EXERCISE DESCRIPTION =
Please summarize the page text below in two sentences.

PAGE TEXT =
****************
Nixxy
Established Member
VO2Max on a ramped cardiopulmonary test indicates the maximum amount of oxygen that is delivered to the muscles. In most people, this is limited by the strength of the heart, the blood volume and the architecture of the microvascular system in the vicinity of the muscles. In highly trained athletes, or people with substantial lung disease (25%+ reduction in lung function), this can also be limited by pulmonary (lung) factors.
Compared to age/sex norms, VO2Max is primarily an indicator of cardiovascular fitness, specifically the body adapting to intensity of exercise (it is about quality, not quantity - doing 10,000 steps per day at moderate intensity will not lead to high physical fitness).
A sedentary person can easily increase their VO2Max by 6% in a month with as little as 20 minutes of exercise (5 minutes of intense exercise reaching over 80% of true maximal heart rate, once a week for 4 weeks).
Therefore unfortunately, a single CPET test is not useful as a measure of impairment for diseases other than heart/lung diseases.
I have also done a CPET and my VO2Peak and peak heart rate was 10% higher than age/sex predicted norms. Yet despite above average cardiopulmonary fitness (at the time of the test), I still suffered substantial impairment due to symptoms.
Well, I don’t know what else to tell you. It’s not good in my case and exercise makes it worse. Taking 10.000 steps isn’t within my options. I couldn’t walk 400 meter.
****************
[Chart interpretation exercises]
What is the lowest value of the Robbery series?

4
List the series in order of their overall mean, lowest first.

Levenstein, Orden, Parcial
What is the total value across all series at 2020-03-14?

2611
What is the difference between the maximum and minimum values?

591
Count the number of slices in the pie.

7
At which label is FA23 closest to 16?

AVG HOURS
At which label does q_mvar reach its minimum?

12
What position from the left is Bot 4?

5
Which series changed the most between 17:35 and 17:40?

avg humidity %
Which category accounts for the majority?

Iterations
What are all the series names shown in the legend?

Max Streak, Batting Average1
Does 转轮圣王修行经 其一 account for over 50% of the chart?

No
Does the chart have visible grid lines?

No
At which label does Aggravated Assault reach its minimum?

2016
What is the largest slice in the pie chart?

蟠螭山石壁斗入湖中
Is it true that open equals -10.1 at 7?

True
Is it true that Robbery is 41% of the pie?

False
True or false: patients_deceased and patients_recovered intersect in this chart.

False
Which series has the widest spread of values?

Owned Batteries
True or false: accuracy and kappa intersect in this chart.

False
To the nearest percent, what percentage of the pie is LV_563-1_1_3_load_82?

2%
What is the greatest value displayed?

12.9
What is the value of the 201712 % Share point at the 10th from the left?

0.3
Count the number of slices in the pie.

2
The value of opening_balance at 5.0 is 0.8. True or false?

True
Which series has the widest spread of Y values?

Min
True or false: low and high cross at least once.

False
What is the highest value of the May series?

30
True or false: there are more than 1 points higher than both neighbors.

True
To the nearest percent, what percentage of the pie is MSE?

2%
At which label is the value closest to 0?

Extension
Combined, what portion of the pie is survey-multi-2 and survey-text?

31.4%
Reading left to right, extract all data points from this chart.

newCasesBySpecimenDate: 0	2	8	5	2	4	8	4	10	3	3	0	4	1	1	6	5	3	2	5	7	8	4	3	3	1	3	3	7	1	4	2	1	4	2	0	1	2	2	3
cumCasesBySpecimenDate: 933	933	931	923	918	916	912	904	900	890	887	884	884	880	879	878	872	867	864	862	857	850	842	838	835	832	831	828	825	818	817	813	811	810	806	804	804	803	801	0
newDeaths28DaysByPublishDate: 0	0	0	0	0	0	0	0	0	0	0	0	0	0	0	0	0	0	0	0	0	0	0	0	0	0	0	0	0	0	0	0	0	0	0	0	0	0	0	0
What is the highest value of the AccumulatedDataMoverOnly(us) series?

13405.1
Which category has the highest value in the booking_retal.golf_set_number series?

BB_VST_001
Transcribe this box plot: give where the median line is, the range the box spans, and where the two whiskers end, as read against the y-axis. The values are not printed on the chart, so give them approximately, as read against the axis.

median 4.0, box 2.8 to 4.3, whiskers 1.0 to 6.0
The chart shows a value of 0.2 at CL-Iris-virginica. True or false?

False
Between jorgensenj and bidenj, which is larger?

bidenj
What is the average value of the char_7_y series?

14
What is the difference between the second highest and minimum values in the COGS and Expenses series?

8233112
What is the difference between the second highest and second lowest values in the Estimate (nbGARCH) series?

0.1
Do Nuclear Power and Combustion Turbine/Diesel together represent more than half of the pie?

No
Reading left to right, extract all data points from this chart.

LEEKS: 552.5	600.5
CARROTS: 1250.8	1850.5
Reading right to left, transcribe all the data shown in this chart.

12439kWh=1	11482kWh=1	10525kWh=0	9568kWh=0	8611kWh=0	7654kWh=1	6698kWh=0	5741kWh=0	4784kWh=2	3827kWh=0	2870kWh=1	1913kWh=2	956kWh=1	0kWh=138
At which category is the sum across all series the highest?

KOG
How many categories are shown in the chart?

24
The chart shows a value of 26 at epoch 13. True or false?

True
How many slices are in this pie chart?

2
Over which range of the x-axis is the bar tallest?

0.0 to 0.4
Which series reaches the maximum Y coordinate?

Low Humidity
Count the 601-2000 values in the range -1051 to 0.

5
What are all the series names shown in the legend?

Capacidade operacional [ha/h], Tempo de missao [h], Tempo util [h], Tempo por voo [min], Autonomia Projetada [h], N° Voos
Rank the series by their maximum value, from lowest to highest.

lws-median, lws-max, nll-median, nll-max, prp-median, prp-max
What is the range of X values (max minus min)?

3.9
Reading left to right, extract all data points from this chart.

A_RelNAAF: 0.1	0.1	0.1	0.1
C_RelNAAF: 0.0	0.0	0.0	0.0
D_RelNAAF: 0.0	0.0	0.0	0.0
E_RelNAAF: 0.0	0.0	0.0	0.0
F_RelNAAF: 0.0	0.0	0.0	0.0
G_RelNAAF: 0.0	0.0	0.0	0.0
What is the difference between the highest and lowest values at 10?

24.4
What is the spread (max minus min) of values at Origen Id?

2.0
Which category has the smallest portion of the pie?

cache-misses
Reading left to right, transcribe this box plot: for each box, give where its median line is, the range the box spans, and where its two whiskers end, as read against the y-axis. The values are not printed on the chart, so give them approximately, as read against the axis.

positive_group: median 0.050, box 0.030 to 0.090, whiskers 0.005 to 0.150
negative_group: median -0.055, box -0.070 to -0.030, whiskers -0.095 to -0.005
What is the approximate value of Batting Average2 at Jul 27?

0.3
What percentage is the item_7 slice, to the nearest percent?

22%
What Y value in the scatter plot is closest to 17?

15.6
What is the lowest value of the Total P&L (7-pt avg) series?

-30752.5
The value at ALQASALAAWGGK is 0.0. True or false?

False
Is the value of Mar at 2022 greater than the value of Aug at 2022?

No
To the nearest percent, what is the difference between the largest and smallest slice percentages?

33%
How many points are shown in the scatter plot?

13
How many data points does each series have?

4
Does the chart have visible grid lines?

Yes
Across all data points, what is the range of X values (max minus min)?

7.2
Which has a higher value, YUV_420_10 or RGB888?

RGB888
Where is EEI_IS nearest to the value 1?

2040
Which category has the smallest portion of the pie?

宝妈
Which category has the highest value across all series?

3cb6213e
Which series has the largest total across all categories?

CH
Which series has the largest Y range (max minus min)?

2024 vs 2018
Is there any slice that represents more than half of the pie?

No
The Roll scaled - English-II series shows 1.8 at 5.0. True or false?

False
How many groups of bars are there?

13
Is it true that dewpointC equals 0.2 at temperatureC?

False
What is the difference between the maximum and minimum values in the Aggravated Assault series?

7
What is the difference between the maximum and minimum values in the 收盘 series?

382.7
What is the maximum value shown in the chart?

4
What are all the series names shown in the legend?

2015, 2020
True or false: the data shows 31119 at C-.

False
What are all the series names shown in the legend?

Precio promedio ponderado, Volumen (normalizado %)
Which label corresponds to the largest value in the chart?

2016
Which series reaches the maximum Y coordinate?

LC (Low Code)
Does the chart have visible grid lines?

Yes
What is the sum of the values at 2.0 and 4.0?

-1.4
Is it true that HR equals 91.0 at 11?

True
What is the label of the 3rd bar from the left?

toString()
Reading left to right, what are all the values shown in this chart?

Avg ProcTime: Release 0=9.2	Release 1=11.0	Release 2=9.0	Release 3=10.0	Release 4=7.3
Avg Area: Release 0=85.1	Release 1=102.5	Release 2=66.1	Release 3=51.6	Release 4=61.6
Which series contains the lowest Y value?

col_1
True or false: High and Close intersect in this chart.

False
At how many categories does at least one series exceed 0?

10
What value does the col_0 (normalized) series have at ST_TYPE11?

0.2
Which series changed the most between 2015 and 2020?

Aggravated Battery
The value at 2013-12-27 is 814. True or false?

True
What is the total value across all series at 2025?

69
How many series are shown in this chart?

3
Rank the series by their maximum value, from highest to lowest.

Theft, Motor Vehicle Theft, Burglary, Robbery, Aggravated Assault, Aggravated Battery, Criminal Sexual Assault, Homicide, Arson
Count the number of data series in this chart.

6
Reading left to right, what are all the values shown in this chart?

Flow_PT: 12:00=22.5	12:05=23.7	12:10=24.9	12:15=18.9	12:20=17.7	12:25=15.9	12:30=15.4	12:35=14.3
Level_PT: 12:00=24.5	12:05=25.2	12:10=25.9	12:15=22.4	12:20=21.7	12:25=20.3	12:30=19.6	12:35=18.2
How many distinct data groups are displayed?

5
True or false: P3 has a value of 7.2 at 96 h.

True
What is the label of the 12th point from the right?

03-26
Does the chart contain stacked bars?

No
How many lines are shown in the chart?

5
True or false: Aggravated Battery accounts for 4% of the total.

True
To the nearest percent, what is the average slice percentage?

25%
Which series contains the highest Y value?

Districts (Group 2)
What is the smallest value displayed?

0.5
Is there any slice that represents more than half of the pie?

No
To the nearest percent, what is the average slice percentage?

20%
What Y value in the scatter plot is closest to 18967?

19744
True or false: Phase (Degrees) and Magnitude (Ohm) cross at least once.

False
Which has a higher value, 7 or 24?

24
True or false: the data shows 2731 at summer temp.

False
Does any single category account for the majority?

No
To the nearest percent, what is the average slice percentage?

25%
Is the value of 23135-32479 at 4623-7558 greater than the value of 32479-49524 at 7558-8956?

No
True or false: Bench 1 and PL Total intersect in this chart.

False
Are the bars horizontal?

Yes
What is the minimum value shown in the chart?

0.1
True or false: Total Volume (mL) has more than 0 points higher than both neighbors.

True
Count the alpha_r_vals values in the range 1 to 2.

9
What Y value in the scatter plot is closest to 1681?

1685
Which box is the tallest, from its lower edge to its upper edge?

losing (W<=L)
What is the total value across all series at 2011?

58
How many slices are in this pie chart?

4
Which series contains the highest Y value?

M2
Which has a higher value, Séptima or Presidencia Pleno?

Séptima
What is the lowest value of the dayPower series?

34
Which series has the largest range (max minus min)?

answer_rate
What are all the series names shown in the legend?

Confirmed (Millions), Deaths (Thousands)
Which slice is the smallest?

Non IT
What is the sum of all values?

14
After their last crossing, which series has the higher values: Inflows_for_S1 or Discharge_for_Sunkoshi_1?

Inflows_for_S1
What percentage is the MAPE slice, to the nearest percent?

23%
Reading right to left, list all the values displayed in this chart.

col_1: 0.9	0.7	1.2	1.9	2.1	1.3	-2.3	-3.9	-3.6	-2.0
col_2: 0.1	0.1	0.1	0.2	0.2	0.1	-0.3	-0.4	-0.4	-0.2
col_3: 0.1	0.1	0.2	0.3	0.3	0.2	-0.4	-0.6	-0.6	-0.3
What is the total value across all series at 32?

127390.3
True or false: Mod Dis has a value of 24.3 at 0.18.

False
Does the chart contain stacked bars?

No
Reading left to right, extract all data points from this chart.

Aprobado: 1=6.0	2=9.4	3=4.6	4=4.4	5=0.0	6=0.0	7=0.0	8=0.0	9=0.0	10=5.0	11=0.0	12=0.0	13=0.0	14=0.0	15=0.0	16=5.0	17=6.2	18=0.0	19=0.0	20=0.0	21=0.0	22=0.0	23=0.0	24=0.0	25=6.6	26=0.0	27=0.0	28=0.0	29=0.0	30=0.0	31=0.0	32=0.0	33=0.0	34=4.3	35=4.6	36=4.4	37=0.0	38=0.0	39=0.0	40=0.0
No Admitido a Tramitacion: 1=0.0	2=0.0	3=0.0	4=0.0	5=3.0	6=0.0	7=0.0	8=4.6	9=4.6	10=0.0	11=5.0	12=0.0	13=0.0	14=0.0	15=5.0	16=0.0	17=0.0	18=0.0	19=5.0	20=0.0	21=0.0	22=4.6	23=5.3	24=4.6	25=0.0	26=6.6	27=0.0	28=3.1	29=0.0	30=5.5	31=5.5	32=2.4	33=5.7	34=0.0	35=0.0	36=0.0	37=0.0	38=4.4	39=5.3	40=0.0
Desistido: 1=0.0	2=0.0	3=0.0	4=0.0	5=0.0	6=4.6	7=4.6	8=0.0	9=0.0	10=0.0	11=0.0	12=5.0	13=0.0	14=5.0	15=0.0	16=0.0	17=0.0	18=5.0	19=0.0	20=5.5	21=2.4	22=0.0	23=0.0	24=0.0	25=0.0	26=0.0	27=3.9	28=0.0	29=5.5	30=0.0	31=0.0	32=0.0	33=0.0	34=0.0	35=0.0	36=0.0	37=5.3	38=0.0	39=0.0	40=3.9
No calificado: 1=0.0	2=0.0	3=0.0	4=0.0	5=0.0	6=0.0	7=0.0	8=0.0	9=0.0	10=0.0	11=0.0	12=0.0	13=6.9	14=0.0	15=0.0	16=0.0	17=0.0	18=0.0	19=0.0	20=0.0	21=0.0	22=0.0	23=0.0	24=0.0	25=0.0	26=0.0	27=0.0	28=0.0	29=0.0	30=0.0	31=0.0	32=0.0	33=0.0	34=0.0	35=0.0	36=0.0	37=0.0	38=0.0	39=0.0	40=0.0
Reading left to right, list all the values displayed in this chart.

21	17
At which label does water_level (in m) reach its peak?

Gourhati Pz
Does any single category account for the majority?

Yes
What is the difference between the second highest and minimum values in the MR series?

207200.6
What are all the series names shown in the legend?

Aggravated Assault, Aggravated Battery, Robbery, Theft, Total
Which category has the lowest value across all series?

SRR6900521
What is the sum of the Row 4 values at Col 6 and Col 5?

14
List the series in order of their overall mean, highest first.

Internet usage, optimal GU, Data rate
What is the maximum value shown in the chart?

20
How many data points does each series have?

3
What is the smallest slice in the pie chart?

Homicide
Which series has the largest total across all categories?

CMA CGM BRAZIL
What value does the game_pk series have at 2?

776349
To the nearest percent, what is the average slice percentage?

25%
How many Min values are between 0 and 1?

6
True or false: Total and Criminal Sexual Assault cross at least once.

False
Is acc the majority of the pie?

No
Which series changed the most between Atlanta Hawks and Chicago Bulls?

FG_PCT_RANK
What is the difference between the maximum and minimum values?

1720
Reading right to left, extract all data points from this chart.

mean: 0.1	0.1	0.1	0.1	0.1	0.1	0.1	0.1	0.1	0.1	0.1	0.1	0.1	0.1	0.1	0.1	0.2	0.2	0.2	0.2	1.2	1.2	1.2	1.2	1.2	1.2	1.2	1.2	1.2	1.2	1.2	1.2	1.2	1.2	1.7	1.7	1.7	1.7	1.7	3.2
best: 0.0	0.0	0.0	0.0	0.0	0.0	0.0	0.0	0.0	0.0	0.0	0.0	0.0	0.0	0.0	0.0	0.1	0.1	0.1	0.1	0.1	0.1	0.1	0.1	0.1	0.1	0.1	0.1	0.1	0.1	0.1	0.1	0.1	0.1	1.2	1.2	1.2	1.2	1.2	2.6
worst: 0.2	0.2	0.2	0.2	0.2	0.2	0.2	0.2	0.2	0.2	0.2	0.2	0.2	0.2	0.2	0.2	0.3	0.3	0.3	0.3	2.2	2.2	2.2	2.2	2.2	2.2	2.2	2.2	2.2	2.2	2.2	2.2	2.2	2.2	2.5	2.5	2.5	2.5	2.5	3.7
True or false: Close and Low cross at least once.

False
****************
REPLY TO THE EXERCISE =
VO2Max on a ramped cardiopulmonary test shows the maximum amount of oxygen delivered to the muscles and mainly reflects cardiovascular fitness, which a sedentary person can raise by 6% in a month. For that reason, a single CPET test is not a useful measure of impairment for diseases other than heart and lung diseases, and the text also describes a CPET result 10% above age/sex norms alongside substantial impairment from symptoms, plus a statement that exercise makes things worse and that walking 400 meters was not possible.